| EXERCISE PROMPT |
The expected answer is the set of lines in the data below between the line holding "pupil, left eye |" and the line holding "Use H21.531-H21.533, or", inclusive, written out exactly.

[Collected data]
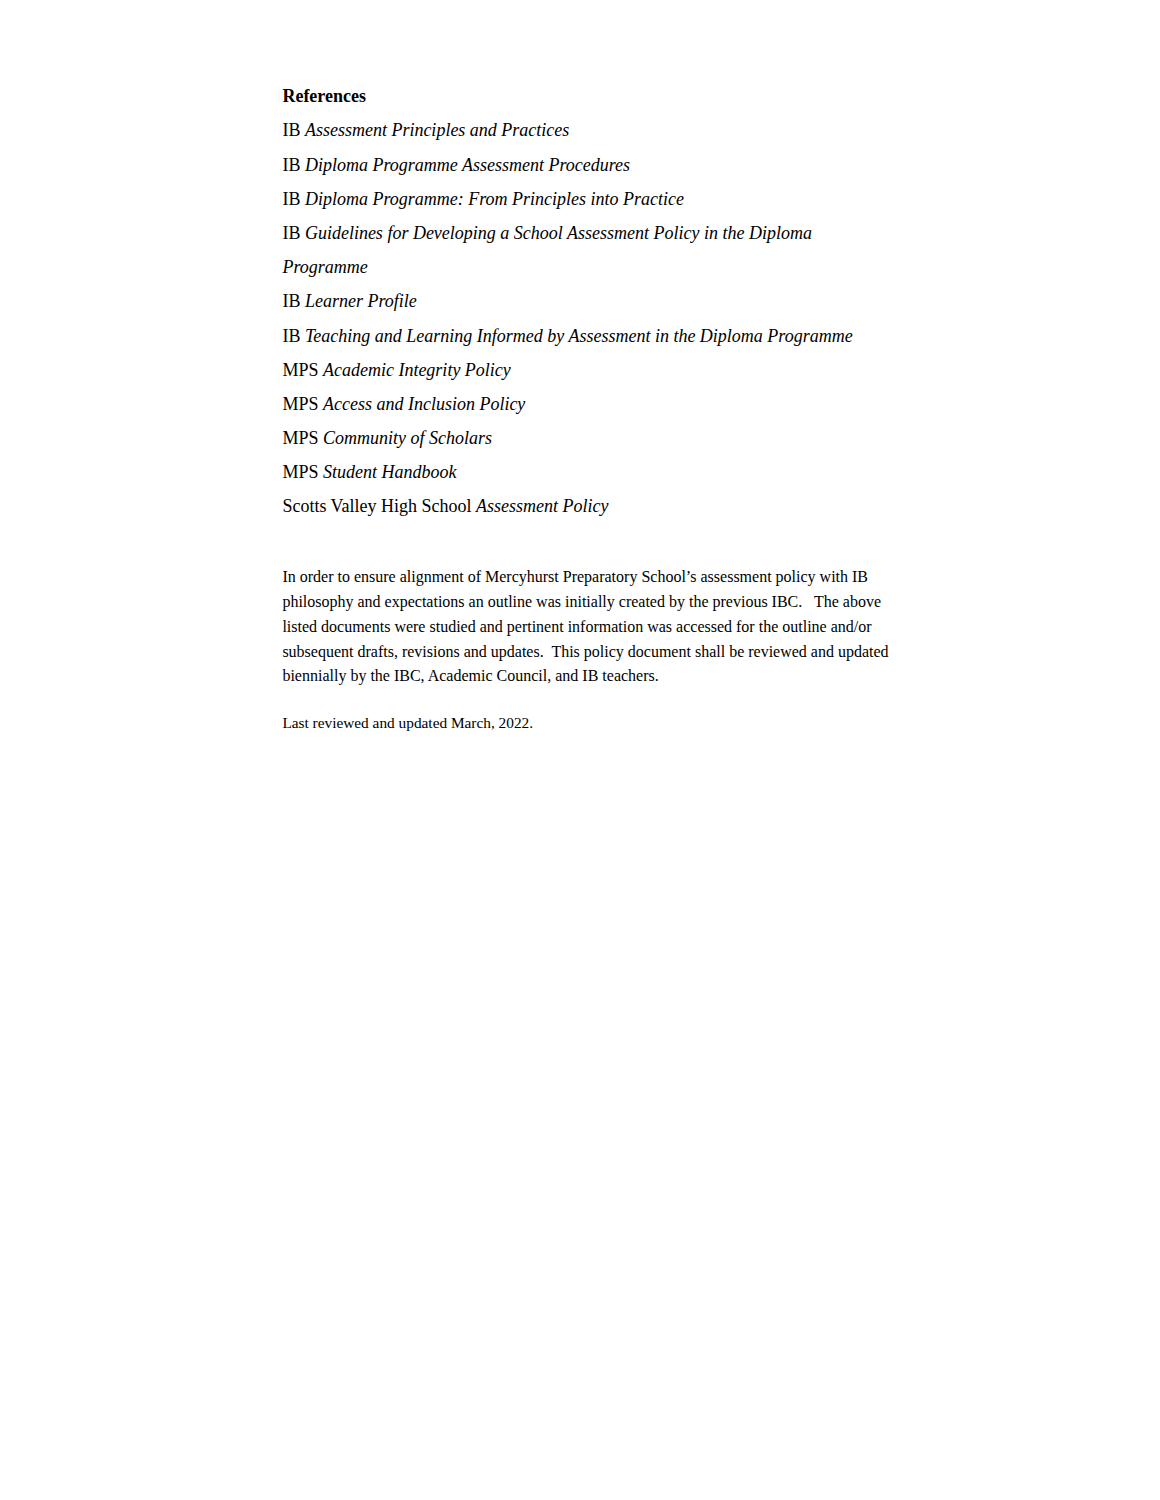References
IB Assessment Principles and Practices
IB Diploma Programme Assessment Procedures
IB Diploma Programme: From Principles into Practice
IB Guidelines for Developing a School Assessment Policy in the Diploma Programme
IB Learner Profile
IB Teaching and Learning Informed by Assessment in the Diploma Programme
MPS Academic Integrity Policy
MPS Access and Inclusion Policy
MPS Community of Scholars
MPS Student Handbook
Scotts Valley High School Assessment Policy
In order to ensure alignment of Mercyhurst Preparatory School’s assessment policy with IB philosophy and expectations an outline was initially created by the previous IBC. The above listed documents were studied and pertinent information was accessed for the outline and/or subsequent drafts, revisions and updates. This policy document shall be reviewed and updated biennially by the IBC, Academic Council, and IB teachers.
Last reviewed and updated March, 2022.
==
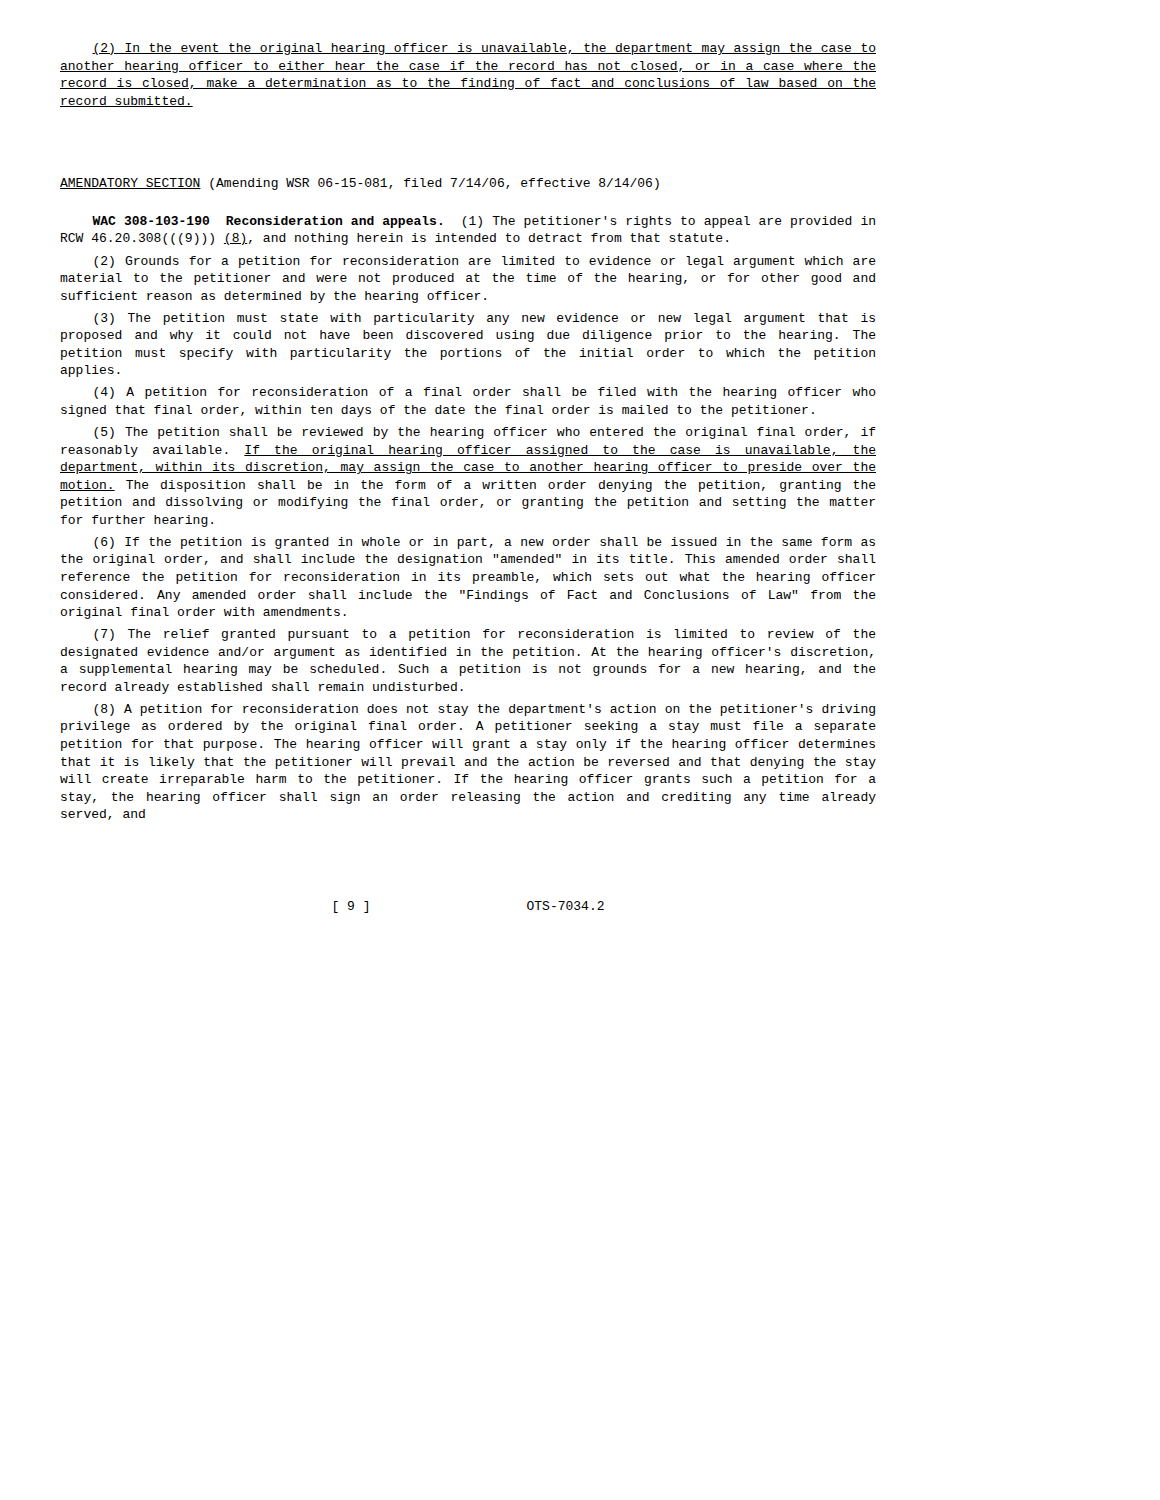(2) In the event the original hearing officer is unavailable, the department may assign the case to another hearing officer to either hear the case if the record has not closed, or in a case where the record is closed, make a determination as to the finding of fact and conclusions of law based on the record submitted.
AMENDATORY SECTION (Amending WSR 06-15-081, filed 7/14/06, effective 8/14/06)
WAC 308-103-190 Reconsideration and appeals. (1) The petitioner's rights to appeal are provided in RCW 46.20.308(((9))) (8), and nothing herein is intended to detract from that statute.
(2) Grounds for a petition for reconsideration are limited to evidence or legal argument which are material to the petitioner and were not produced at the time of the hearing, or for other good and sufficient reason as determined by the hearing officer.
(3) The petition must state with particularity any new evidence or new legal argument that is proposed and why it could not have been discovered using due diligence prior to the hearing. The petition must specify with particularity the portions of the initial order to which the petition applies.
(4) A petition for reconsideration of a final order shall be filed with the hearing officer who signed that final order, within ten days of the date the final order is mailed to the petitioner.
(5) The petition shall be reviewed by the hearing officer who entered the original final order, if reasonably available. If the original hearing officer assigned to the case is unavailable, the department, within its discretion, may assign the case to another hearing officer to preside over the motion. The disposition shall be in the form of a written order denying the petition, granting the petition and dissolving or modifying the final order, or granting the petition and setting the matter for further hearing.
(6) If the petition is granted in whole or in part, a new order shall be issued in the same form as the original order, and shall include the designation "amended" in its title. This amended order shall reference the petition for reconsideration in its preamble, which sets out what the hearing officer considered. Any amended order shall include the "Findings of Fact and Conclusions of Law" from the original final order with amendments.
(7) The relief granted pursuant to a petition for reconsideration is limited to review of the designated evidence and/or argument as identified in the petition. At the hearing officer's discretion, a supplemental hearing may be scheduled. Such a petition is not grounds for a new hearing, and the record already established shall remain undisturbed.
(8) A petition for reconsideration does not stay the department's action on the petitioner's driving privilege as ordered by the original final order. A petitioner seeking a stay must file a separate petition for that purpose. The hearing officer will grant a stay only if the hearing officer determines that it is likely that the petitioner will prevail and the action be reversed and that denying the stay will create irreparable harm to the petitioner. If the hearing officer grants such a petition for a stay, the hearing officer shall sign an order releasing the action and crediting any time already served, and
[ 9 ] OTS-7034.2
--
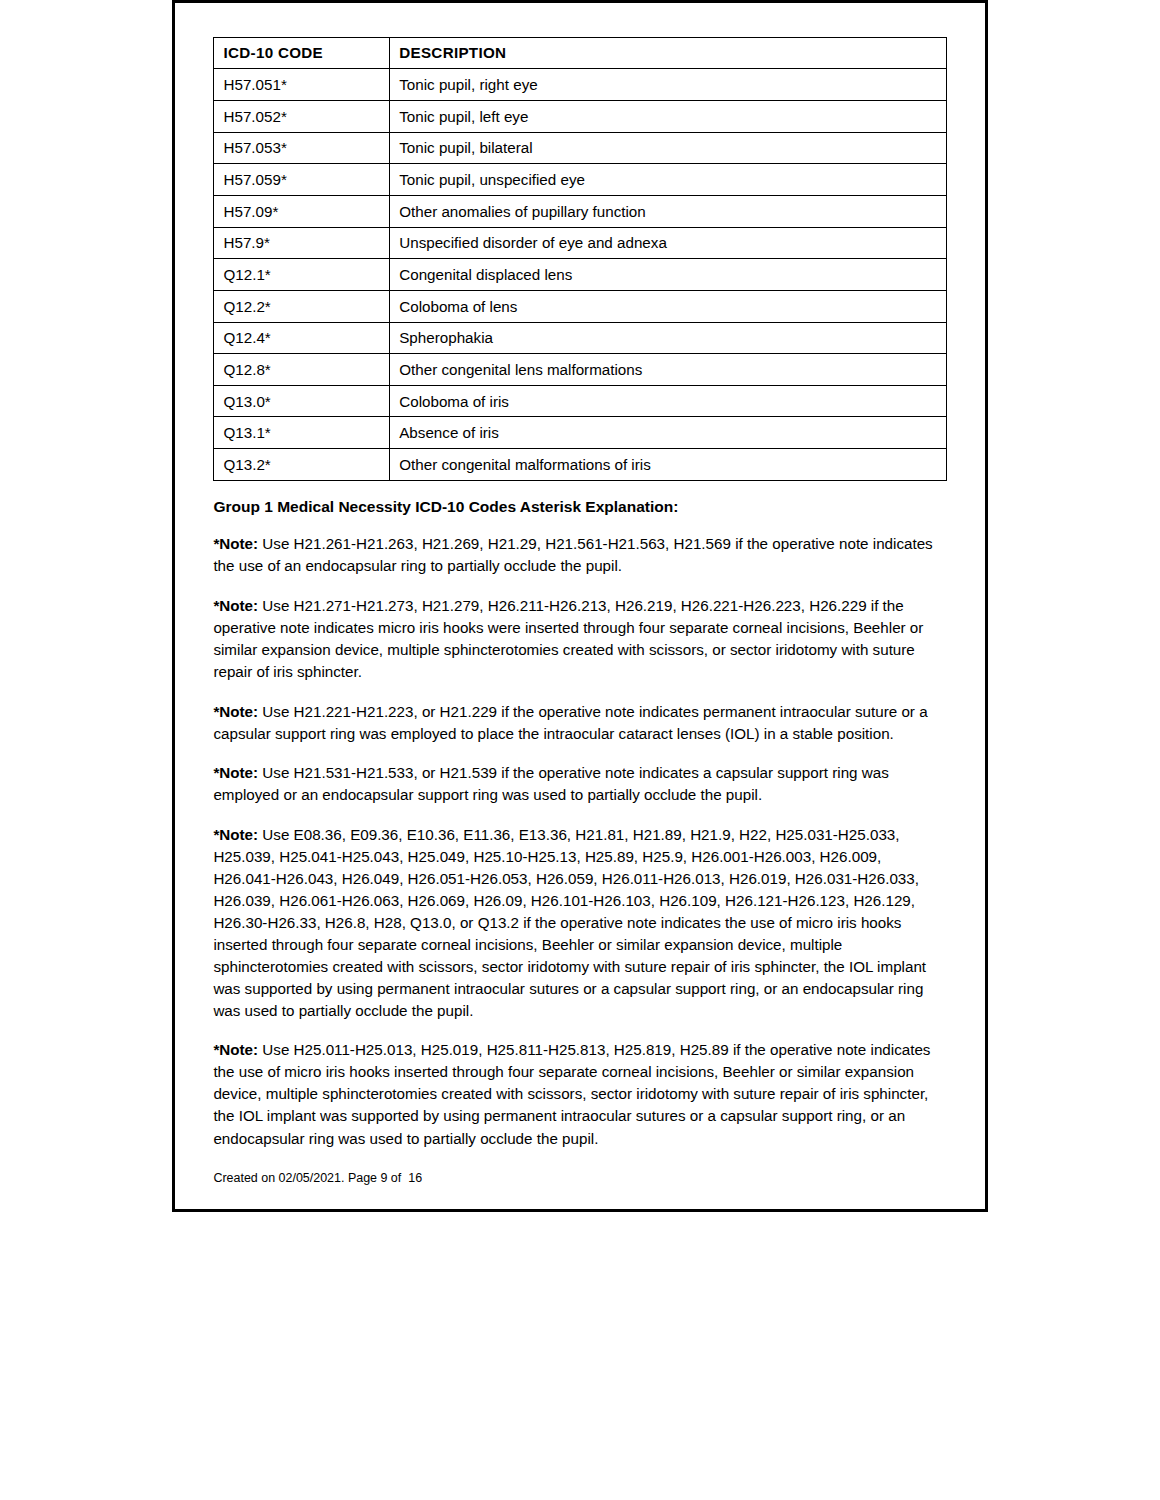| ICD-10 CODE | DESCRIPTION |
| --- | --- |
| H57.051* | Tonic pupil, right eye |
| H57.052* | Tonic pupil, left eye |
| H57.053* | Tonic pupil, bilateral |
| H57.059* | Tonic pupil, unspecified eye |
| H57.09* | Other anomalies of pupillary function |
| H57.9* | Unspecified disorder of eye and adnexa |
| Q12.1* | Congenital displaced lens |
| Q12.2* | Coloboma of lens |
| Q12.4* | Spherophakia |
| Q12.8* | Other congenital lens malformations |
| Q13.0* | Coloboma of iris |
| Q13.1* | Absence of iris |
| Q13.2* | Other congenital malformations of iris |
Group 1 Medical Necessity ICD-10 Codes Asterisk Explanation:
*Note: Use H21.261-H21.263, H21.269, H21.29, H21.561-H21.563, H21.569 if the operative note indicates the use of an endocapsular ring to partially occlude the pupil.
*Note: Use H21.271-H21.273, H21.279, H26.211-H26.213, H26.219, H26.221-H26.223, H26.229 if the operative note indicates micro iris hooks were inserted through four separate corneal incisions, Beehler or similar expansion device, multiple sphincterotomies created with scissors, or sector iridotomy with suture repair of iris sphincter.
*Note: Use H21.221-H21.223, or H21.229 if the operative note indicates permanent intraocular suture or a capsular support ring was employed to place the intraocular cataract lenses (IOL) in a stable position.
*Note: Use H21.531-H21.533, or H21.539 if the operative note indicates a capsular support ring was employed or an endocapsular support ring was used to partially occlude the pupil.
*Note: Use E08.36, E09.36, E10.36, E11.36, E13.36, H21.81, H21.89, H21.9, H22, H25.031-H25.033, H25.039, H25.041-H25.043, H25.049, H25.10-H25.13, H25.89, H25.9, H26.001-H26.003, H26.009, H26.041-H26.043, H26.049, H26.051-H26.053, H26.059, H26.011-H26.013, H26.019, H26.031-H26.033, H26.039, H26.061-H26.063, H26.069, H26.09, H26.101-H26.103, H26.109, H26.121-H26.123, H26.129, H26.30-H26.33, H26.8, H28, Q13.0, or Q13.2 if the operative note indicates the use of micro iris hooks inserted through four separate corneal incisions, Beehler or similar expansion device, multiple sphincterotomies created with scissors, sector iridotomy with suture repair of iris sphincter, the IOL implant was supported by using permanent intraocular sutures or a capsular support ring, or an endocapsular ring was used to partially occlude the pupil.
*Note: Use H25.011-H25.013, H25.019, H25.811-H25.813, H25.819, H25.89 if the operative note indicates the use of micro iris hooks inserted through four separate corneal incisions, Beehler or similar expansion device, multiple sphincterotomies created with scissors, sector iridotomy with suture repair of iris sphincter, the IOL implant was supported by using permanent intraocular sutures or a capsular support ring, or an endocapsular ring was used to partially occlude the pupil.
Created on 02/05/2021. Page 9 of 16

| WRITTEN RESPONSE |
| H57.052* | Tonic pupil, left eye |
| H57.053* | Tonic pupil, bilateral |
| H57.059* | Tonic pupil, unspecified eye |
| H57.09* | Other anomalies of pupillary function |
| H57.9* | Unspecified disorder of eye and adnexa |
| Q12.1* | Congenital displaced lens |
| Q12.2* | Coloboma of lens |
| Q12.4* | Spherophakia |
| Q12.8* | Other congenital lens malformations |
| Q13.0* | Coloboma of iris |
| Q13.1* | Absence of iris |
| Q13.2* | Other congenital malformations of iris |
Group 1 Medical Necessity ICD-10 Codes Asterisk Explanation:
*Note: Use H21.261-H21.263, H21.269, H21.29, H21.561-H21.563, H21.569 if the operative note indicates the use of an endocapsular ring to partially occlude the pupil.
*Note: Use H21.271-H21.273, H21.279, H26.211-H26.213, H26.219, H26.221-H26.223, H26.229 if the operative note indicates micro iris hooks were inserted through four separate corneal incisions, Beehler or similar expansion device, multiple sphincterotomies created with scissors, or sector iridotomy with suture repair of iris sphincter.
*Note: Use H21.221-H21.223, or H21.229 if the operative note indicates permanent intraocular suture or a capsular support ring was employed to place the intraocular cataract lenses (IOL) in a stable position.
*Note: Use H21.531-H21.533, or H21.539 if the operative note indicates a capsular support ring was employed or an endocapsular support ring was used to partially occlude the pupil.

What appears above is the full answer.